2006-07-30 11:26:24 | Weblog
 俺には人生の……


 俺には人生の全てが見えてしまった。つまり、人生とは「もっとあとになって考えればいいと思っていること」が、「いま考えなければいけないこと」になる、ということだ。



 死んでもまだ世界が……


 死んでもまだ世界が(その人の主観が)続く――つまり霊魂不滅説は、それを説く人間のつぎのような心を証明する。
「俺は物がほしくても盗んだりしなかったし、欲情にかられても強姦もしなかった。怒りにまかせて人を殺したこともなければ、内心で思っている悪口を人に言ったこともない。なのに、もし、死んで全てが終わるなら、あの憎々しい犯罪者と同じ終わり方じゃないか。

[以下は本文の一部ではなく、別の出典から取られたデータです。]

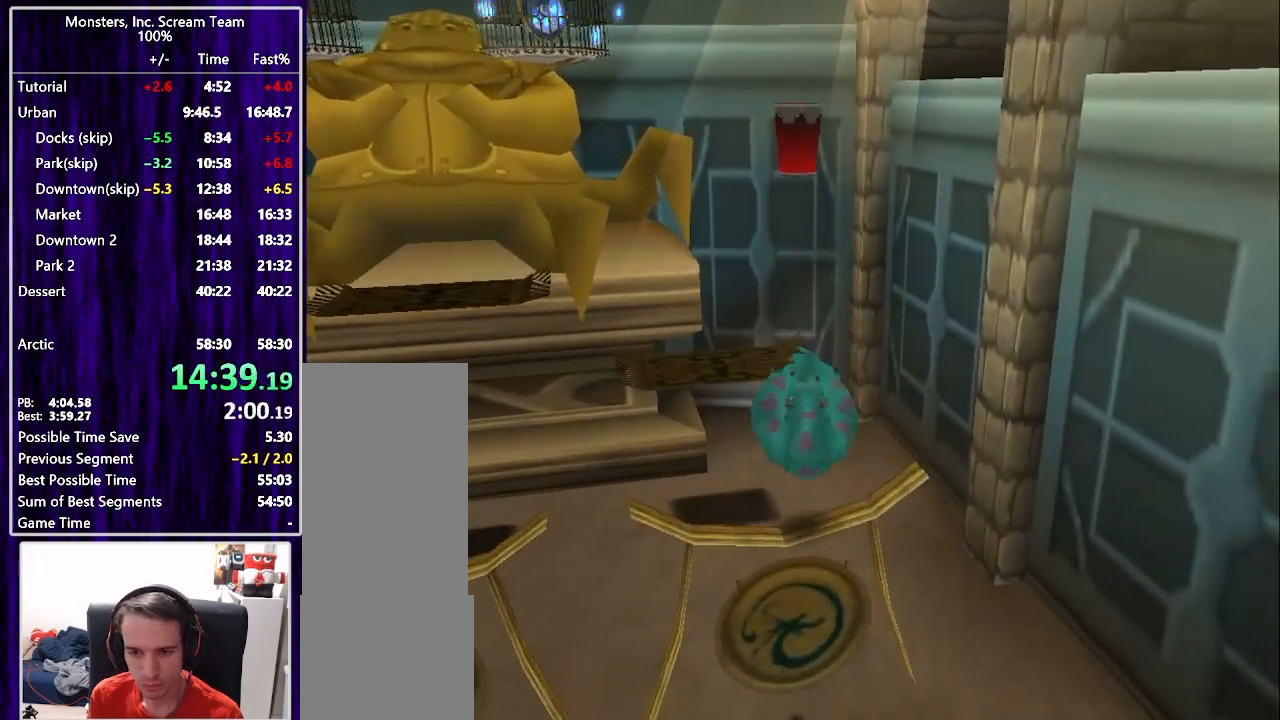
{"buttons": ["CROSS", "DPAD_LEFT"], "right_stick": "center", "events": [[167, "DPAD_RIGHT", "down"], [183, "CROSS", "down"], [217, "DPAD_DOWN", "down"], [283, "CROSS", "up"], [333, "CROSS", "down"], [400, "DPAD_DOWN", "up"], [400, "DPAD_LEFT", "down"], [400, "DPAD_RIGHT", "up"], [417, "CROSS", "up"], [467, "CROSS", "down"]]}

あいつらも死んで全てが許されるなら、こんなにがまんしている俺はなんだよ? だから地獄はある。あいつらと区別されるために。俺は自分のがまんをほめられる。褒美をもらえるはずだ」
 ――おそらく彼は期待はずれに終わるだろう。



 自分を知って治す
 

 たとえば、酒を飲むと暴れる人がいる。習慣的にそうなのであり、その人は自分でもそれがわかっている。その人がある日、もうそういうことはやめたい、と思ったとする。と、彼は酒場でこう宣言するのだ。
「俺は今日からもう酔って暴れたりしない。暴れるほど飲まない」と。
 これは、改心を表明しているのだが、実のところ彼は改心などまったくしていない。
 この人の改心に必要なのは、「飲むと暴れる」のが自分の習性であるのなら、「酒を飲まない環境に自分を置く」ということだ。それが自分を知って治すということだ。
 恋愛におぼれるとバランスを失い、周囲が見えなくなる傾向が自分にはある――ならば、彼は女から身を遠ざけなければ危険からは逃れられない。
「今度の恋愛では、一定の距離を保って……」
 ――無理だ。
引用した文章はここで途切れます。